In regions such as Southeast Asia, Africa, and Latin America, where the Cold War was anything but “cold”, cartographic technologies played a crucial role in defining battlefields. Military and paramilitary forces sought to control and conquer territories and eradicate armed resistance, while the latter used their knowledge of local urban and rural geography to remain hidden from the state’s gaze.
Development poles in “untapped frontier regions” evidence how cartographic practices shaped labour dynamics, social structures, and environmental transformations through state-driven industrialisation processes and mega-infrastructures.
Beyond technological innovations that influenced military strategies, surveillance efforts, and developmental goals, maps and visual images—such as aerial photography and satellite imagery—exerted a fundamental rhetorical force in the ideological fields of the Cold War.
Policymakers, environmentalists, social movements, and others used new forms of representing space to articulate different worldviews and imagined futures. In this context, alternative approaches—such as the Peters projection—challenged Eurocentric cartographic representations, whilst simultaneously reinforcing certain development narratives regarding the “Third World”.
Medical geography and disease mapping created visual discourses that reinforced divisions between the First and Third Worlds, functioning as “immutable mobiles” that transmitted scientific and ideological information across diverse contexts.
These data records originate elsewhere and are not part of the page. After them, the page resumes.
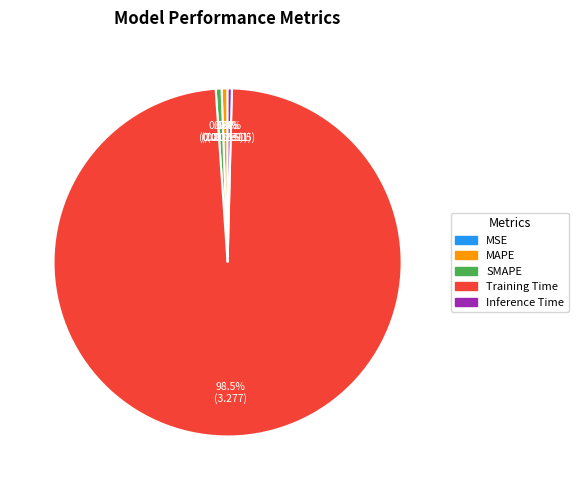

Which category accounts for the majority?

Training Time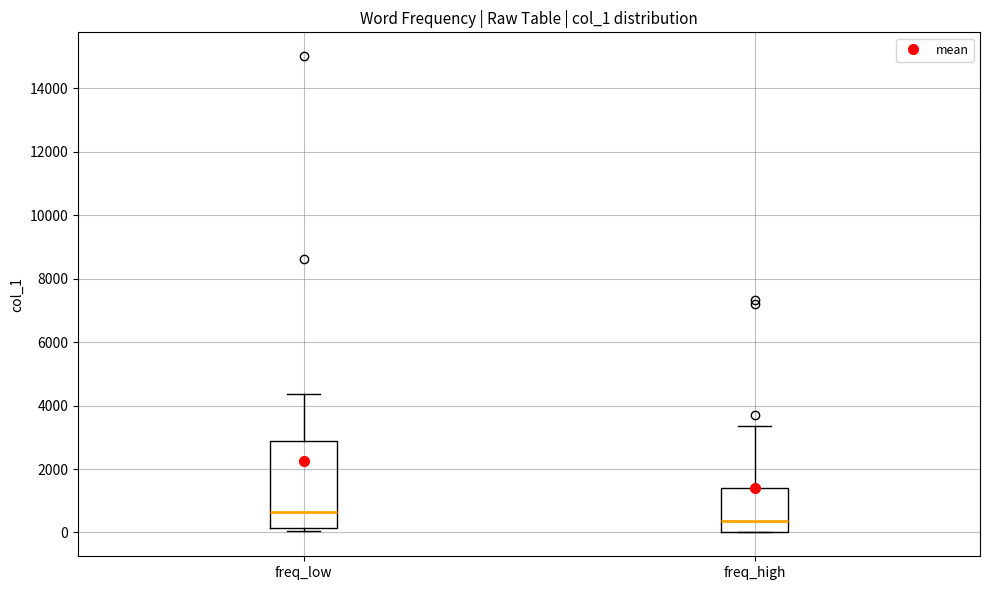

Where does the median line of the box for freq_high sit on the y-axis? The values are not printed on the chart, so give them approximately, as read against the axis.

400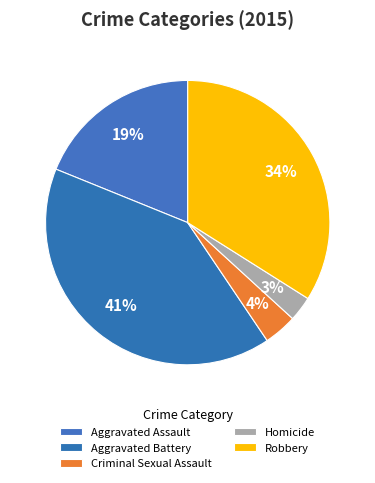

How many slices are in this pie chart?

5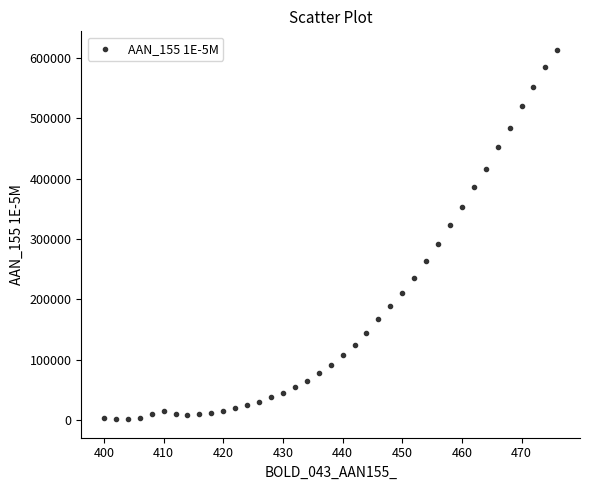

What is the range of X values (max minus min)?

76.0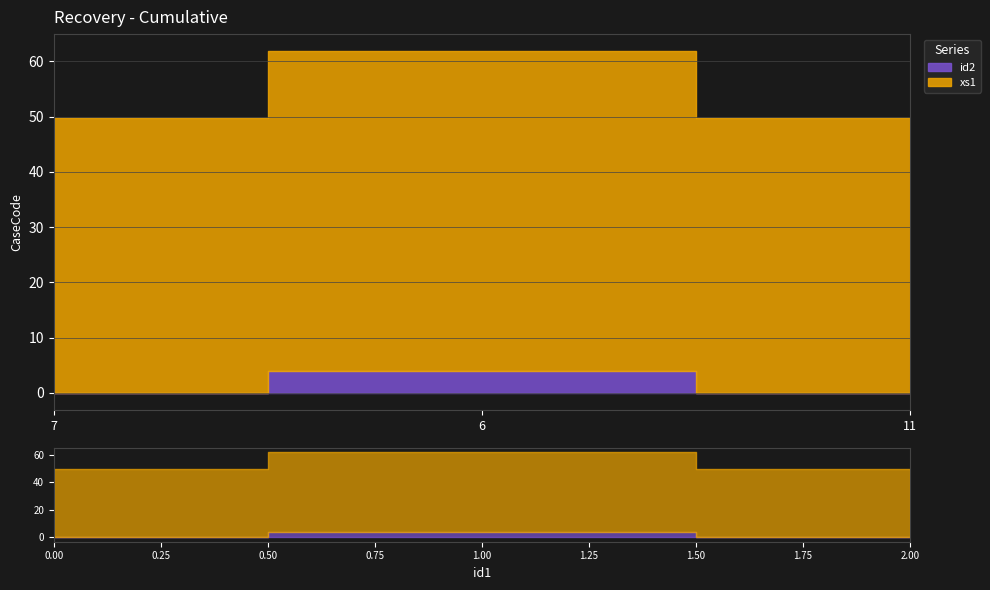

Which series changed the most between 7 and 6?

xs1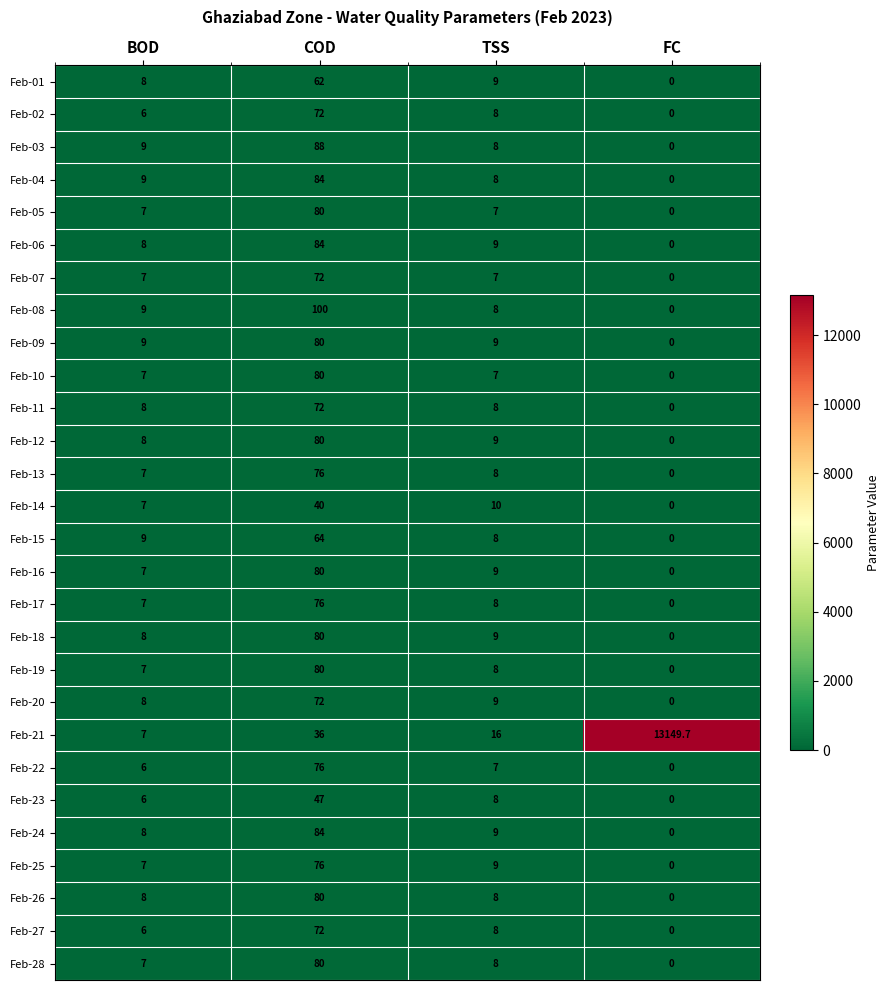

Which series has the widest spread of values?

Feb-21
On the other hand, development cartography promoted by the United Nations navigated tensions between scientific internationalism and national security concerns, in many cases perpetuating colonial dynamics through development discourse.
These new cartographies and technologies also influenced innovative ideas about the boundaries between national and international space, guiding efforts to transform territorial sovereignty and empire in a context of decolonisation and globalisation.
Likewise, technology, knowledge, and imagery moved through space via intellectual exchanges and debates that criss-crossed North and South, East and West, challenging conventional notions of “technology transfer”.
This workshop and edited volume will seek to define a transdisciplinary and global field of Cold War cartography, promoting new questions, debates, and theoretical frameworks to analyse the history of cartographic technologies and maps in this period.